King The Land: Upaya Mengubah Citra Piramida Kurban Pekerja
Bangunan yang menjadi latar penceritaan film itu hampir genap seratus tahun. Alih-alih bisnis hancur lantaran uzur, Hotel King menjadi hotel termegah seantero Korea Selatan. Namun, di balik kesannya sebagai hotel terbaik, banyak cerita nasib pekerja yang terbalik. Dari permasalahan pemagangan, penyingkiran, tindas-menindas memanjat karier hingga praktik union busting dan pembunuhan karakter.
Melalui 16 episode drama Korea bertajuk King The Land, penonton diajak masuk melihat bagaimana Hotel King dan bisnis lain konglomerat Goo II Hoon beroperasi. Diawali dengan cerita Cheon Sa-rang, perempuan pemagang lulusan D-2 yang meniti cita-citanya menjadi hotelier. Pada hari pertama magangnya ia bersemangat. Setiap intruksi dari instruktur pemagang, ia ikuti. Ia tetap tersenyum meskipun ditempatkan di ruang gym hotel dan hanya disuruh membersihkan keringat para pengunjung yang tercecer pada alat-alat gym. Ia tetap semangat meskipun di sela-sela istirahatnya, seniornya membeberkan fakta dunia kerja seperti sulitnya pekerja untuk naik kariernya.
"Kenapa kau senyum terus? Hotel itu sesungguhnya ada di lobi lantai satu. Staf di sini pakai baju olahraga, staf di sana pakai seragam... Mau bekerja keras sekeras apapun orang sepertimu mustahil mendekati lobi hotel meski dunia kiamat. Aku saja terperangkap di sini selama lima tahun (episode 1 menit 26:15).
Berbeda dengan Sa-rang yang menjalani hari pertama magangnya dengan lancar, Goo Won putra konglomerat pemilik hotel di King Group menjalani hari pertama sebagai hari terakhir magangnya. Bersama rekan magangnya yang lain di hadapan intruktur magang ia menyimak penjelasan yang intimidatif.
"Yang terpenting bagi pegawai magang itu adalah punya otak, bukan memahami tugas atau membantu senior. Walau sudah gesit dan bekerja keras, tamatlah riwayat kalian kalau sudah dicap sebagai tak punya otak." (episode 1 menit 11:36).
Instruksi yang intimidatif dari instruktur magang tersebut memberikan kesan yang berbeda kepada pemagang. Bagi No Sang Sik peserta magang, yang tak memiliki bargaining power, magang menjadi proses meniti karier meskipun harus menjinakkan diri dengan semua budaya perploncoan perusahaan dari senior yang menindasnya dan menjadi kambing hitam atas kesalahan yang bukan dilakukannya.

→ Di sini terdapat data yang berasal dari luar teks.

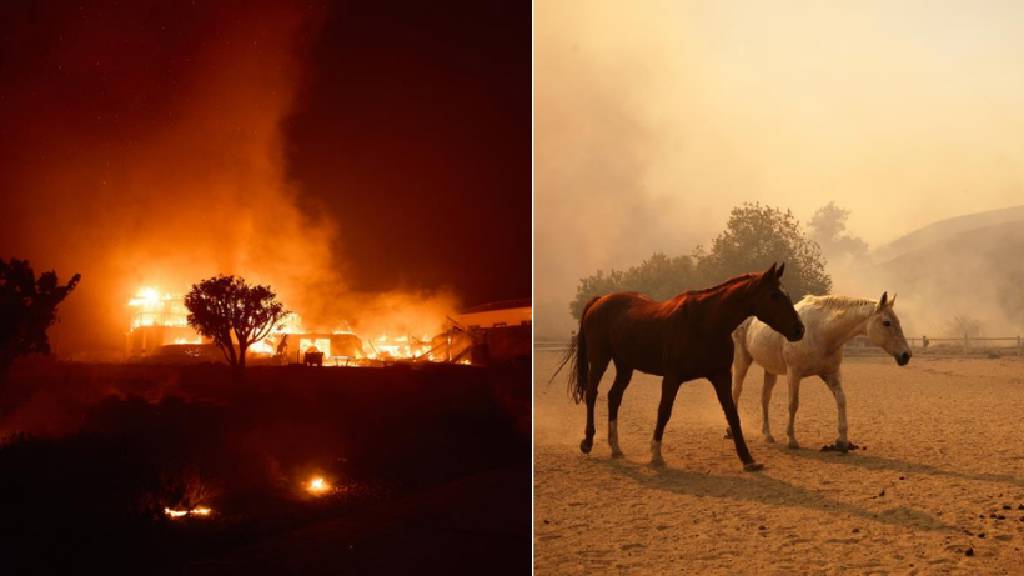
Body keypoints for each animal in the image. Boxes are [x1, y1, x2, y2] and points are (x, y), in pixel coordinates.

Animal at [565, 262, 802, 469]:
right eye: (774, 295)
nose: (799, 329)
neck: (705, 322)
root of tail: (599, 300)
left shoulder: (720, 375)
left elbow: (732, 413)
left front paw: (748, 459)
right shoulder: (672, 377)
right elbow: (664, 411)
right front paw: (656, 455)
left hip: (625, 366)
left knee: (614, 397)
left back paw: (615, 447)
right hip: (599, 359)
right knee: (592, 394)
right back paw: (587, 442)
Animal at [729, 291, 913, 448]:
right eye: (886, 322)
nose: (906, 354)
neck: (820, 331)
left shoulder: (830, 374)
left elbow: (841, 400)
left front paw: (842, 441)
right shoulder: (794, 374)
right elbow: (793, 404)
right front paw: (792, 439)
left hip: (770, 369)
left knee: (765, 398)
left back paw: (767, 434)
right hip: (742, 361)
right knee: (736, 391)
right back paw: (731, 432)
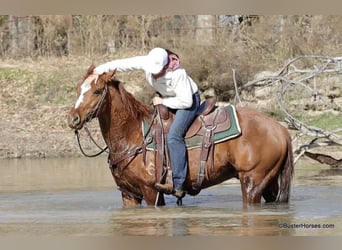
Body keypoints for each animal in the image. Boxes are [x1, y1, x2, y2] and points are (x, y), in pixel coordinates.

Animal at [67, 65, 294, 208]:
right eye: (78, 89)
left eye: (97, 91)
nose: (73, 118)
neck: (133, 134)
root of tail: (281, 129)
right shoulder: (128, 194)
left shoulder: (151, 192)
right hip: (268, 183)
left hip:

"Dengar baik-baik, ini magang kelimaku. Bila kau begini terus jangankan pegawai tetap, pegawai kontrak pun sulit. Kumohon gunakan akal sehatmu" ujar No Sang Sik kepada Goo Won (episode 1 menit 13:34).

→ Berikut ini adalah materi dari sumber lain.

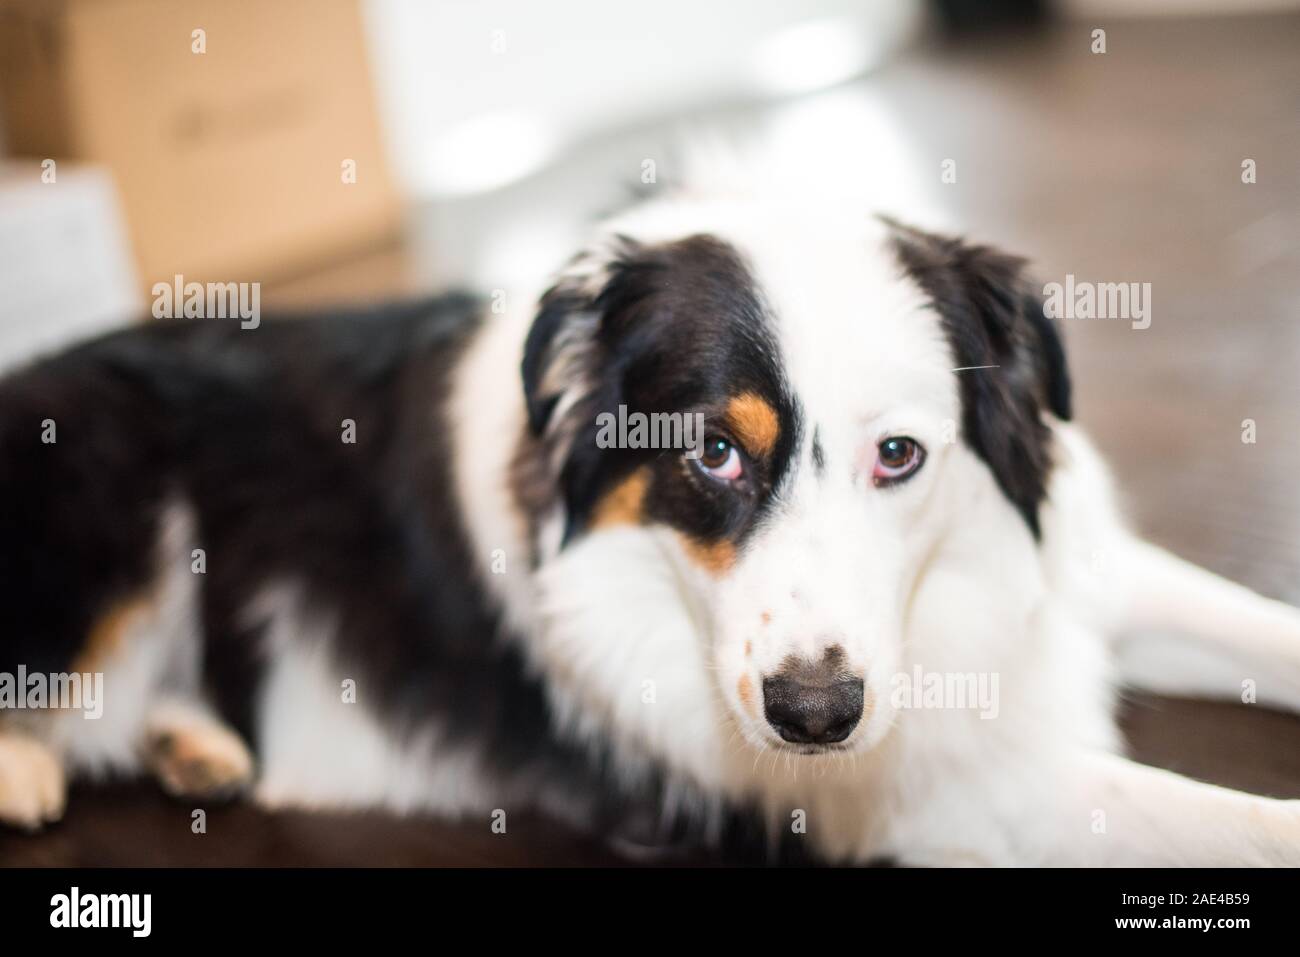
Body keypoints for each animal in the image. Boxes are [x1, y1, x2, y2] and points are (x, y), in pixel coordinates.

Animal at [2, 191, 1300, 863]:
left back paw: (196, 745)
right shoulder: (917, 800)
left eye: (899, 456)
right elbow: (1231, 819)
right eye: (712, 454)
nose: (814, 716)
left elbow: (1256, 625)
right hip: (102, 496)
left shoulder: (1083, 573)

Goo Won yang memiliki bargaining power lantaran latar belakang keluarganya tentu berani bicara. Ia memberikan kesaksian atas No Sang Sik yang dikambinghitamkan oleh karyawan senior.

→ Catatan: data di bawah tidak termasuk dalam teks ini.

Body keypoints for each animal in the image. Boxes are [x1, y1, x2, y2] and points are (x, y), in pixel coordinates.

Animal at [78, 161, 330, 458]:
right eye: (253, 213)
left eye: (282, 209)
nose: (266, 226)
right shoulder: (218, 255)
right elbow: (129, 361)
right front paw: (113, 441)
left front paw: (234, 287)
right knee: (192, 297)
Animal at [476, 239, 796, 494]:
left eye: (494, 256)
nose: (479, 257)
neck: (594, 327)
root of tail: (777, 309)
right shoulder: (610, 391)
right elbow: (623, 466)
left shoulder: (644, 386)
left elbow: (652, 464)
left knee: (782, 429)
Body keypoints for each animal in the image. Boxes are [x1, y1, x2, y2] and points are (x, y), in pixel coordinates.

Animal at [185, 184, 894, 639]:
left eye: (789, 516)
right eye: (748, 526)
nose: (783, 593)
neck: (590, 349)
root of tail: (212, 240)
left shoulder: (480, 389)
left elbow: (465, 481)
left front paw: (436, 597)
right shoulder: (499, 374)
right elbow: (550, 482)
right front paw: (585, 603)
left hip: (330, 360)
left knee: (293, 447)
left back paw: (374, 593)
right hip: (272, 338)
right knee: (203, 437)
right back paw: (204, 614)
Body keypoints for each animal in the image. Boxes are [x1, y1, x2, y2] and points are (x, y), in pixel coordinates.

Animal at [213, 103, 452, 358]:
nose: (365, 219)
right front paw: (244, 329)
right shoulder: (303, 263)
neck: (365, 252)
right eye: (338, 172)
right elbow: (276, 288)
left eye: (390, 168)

"Dia hanya menuruti perintah atasan sesuai aturan. Bila hasilnya salah, berarti yang salah yang memerintah, bukan? Menurutku salah menyalahkan bawahan tanpa tahu penyebabnya..." (episode 1 menit 16:30).
Kerja, Dikerjai
Problem senioritas yang kelewat batas tak hanya dialami pemagang, buruh junior pun tak luput dari elegi macam itu. Sepanjang episode lain, penonton disuguhkan kuatnya senioritas yang dihadapi buruh junior Grup King. Buruh junior Grup King itu bernama Oh Pyeong-Hwa dan kang Da-Eul yang merupakan sahabat Sha-rang. Melalui kisah Oh Pyeong-Hwa dari devisi penerbangan Grup King, penonton mendapat gambaran bagaimana sulitnya naik jabatan. Bukan lantaran prestasi seorang buruh mendapat promosi naik jabatan, melainkan seberapa pintar menyenangkan hati senior!